# What do you think?



## papricka (Apr 2, 2007)

What do you think of the Rat Mansion?
http://cgi.ebay.com/THE-5-STORY-RAT...yZ116396QQrdZ1QQcmdZViewItem#ebayphotohosting

OOORRR:
The Martins R690?
http://www.martinscages.com/products/cages/rat/
Both cages can hold three rats, but I will just have 2 boys in there. I am getting my one boy a buddy.
ALSO: how are the Martins cages with putting them together? Do the shelves just snap in or what?


----------



## CrazyRattieMommie (May 23, 2007)

The Coast cage (top one) is what i use for my ratties. The only thing i have noticed, is the wheel isnt as big as i would like it to be. But i house 3 in one of my coast cages and 2 in the other 2 i have. i think it is a very nice cage because of the food dishs being held in place and up off the ground floor so they dosnt get bedding in it. ^.^


----------



## Kimmiekins (Apr 14, 2007)

The Martin's come with the shelves attached to one side with c-rings. You put the front, back and side walls together (with either included c-rings, or zip-ties which is much easier and saves time if you need to take the cage apart later).


----------



## papricka (Apr 2, 2007)

how does the rat mansion go together/set up(shelves)?


----------



## IceLore (May 13, 2007)

I don't know much about how the Martin's cages go together, but if you do get that one, make sure and get the coated kind. I've never used one of their cages because I've always thought them a pain in the butt to cover the shelves. I've heard very good things about the Coast cages though. 
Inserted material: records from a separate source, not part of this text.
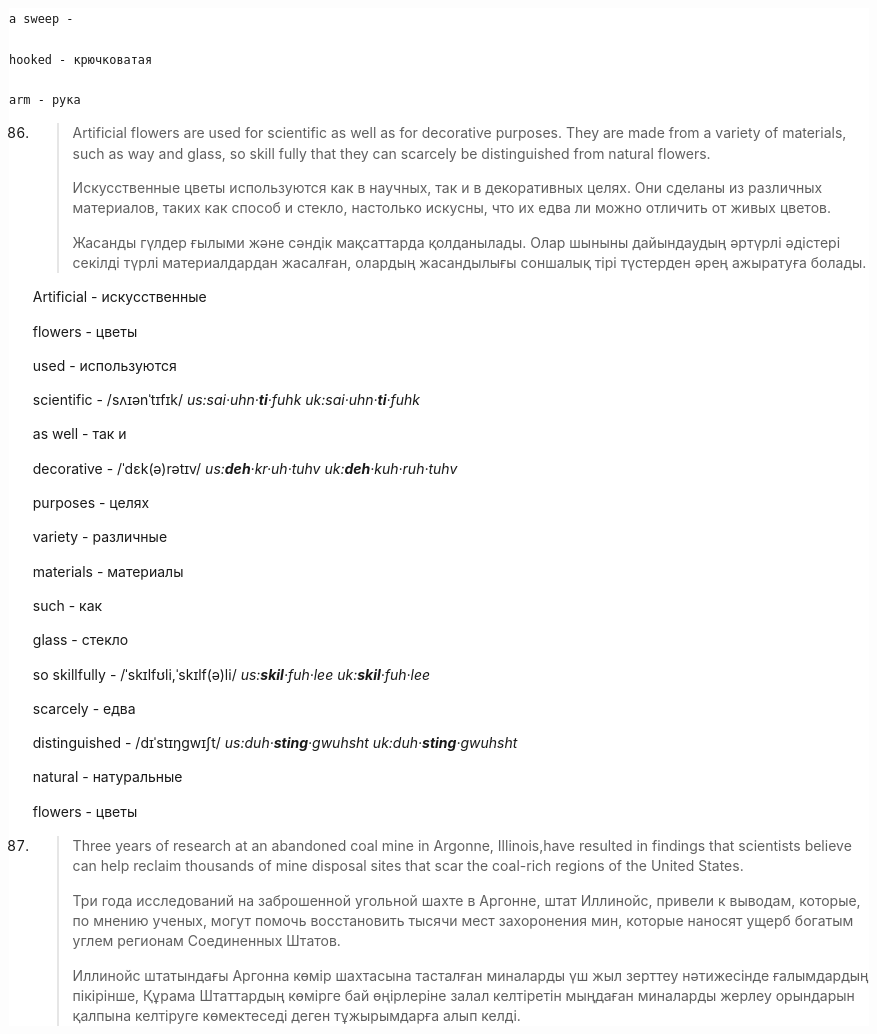     a sweep - 

    hooked - крючковатая

    arm - рука

86. > Artificial flowers are used for scientific as well as for decorative purposes. They are made from a variety of materials, such as way and glass, so skill fully that they can scarcely be distinguished from natural flowers.
    >
    > Искусственные цветы используются как в научных, так и в декоративных целях. Они сделаны из различных материалов, таких как способ и стекло, настолько искусны, что их едва ли можно отличить от живых цветов.
    >
    > Жасанды гүлдер ғылыми және сәндік мақсаттарда қолданылады. Олар шыныны дайындаудың әртүрлі әдістері секілді түрлі материалдардан жасалған, олардың жасандылығы соншалық тірі түстерден әрең ажыратуға болады.

    Artificial - искусственные

    flowers - цветы

    used - используются

    scientific - /sʌɪənˈtɪfɪk/     *us:sai·uhn·**ti**·fuhk*     *uk:sai·uhn·**ti**·fuhk* 

    as well - так и

    decorative - /ˈdɛk(ə)rətɪv/   *us:**deh**·kr·uh·tuhv*     *uk:**deh**·kuh·ruh·tuhv* 

    purposes - целях

    variety - различные

    materials - материалы

    such - как

    glass - стекло 

    so skillfully - /ˈskɪlfʊli,ˈskɪlf(ə)li/       *us:**skil**·fuh·lee*     *uk:**skil**·fuh·lee* 

    scarcely - едва

    distinguished - /dɪˈstɪŋɡwɪʃt/      *us:duh·**sting**·gwuhsht*     *uk:duh·**sting**·gwuhsht* 

    natural - натуральные

    flowers - цветы

87. > Three years of research at an abandoned coal mine in Argonne, Illinois,have resulted in findings that scientists believe can help reclaim thousands of mine disposal sites that scar the coal-rich regions of the United States.
    >
    > Три года исследований на заброшенной угольной шахте в Аргонне, штат Иллинойс, привели к выводам, которые, по мнению ученых, могут помочь восстановить тысячи мест захоронения мин, которые наносят ущерб богатым углем регионам Соединенных Штатов.
    >
    > Иллинойс штатындағы Аргонна көмір шахтасына тасталған миналарды үш жыл зерттеу нәтижесінде ғалымдардың пікірінше, Құрама Штаттардың көмірге бай өңірлеріне залал келтіретін мыңдаған миналарды жерлеу орындарын қалпына келтіруге көмектеседі деген тұжырымдарға алып келді.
HAve you look at SuperPet cages? (superpetusa.com) I've always had good experiences with them. Also, eBay is always a great place to look for cages as well.


----------



## tattered_teddy_bear (Apr 24, 2007)

GET THE MARTINS!!!!!! you can't hang anything in the other one! Martin's bars are better too, because the floors on the mansion aren't small rectangles at least the martin's have small ones so their feet don't fall through as easy. The Martin's are simple, just take a little time to put all the clasps on.
The rat mansion is ONE PIECE, there's no way to take it apart.
Good luck!!


----------



## Mana (Apr 22, 2007)

I wouldn't recommend the Coast Cage. I have one that my two girls are in right now (not the mansion though, it only has the shelf with the wheel and the one with the dishes), and it just isn't a very cage in my opinion. It's not customizeable at all, there's hardly any room to add anything to it. It's hard to clean because nothing comes apart (and even my little cage is hard to clean, I can't imagine that big one). Since I got mine for free it's okay, and it'll be good for quarantining and stuff after I get a bigger one this week, but I wouldn't ever buy a Coast Cage.


----------



## chefner (May 6, 2007)

papricka said:


> What do you think of the Rat Mansion?
> http://cgi.ebay.com/THE-5-STORY-RAT...yZ116396QQrdZ1QQcmdZViewItem#ebayphotohosting
> 
> OOORRR:
> ...


Under General Rat Topics there is a post from somebody whose rats just got out of a cage like that top one you linked to, just FYI.


----------



## kkdepp (May 22, 2007)

I've been looking into cages too....I've seen both the ones you are talking about.....there are some roomy cages on ebay under ferret cages.


----------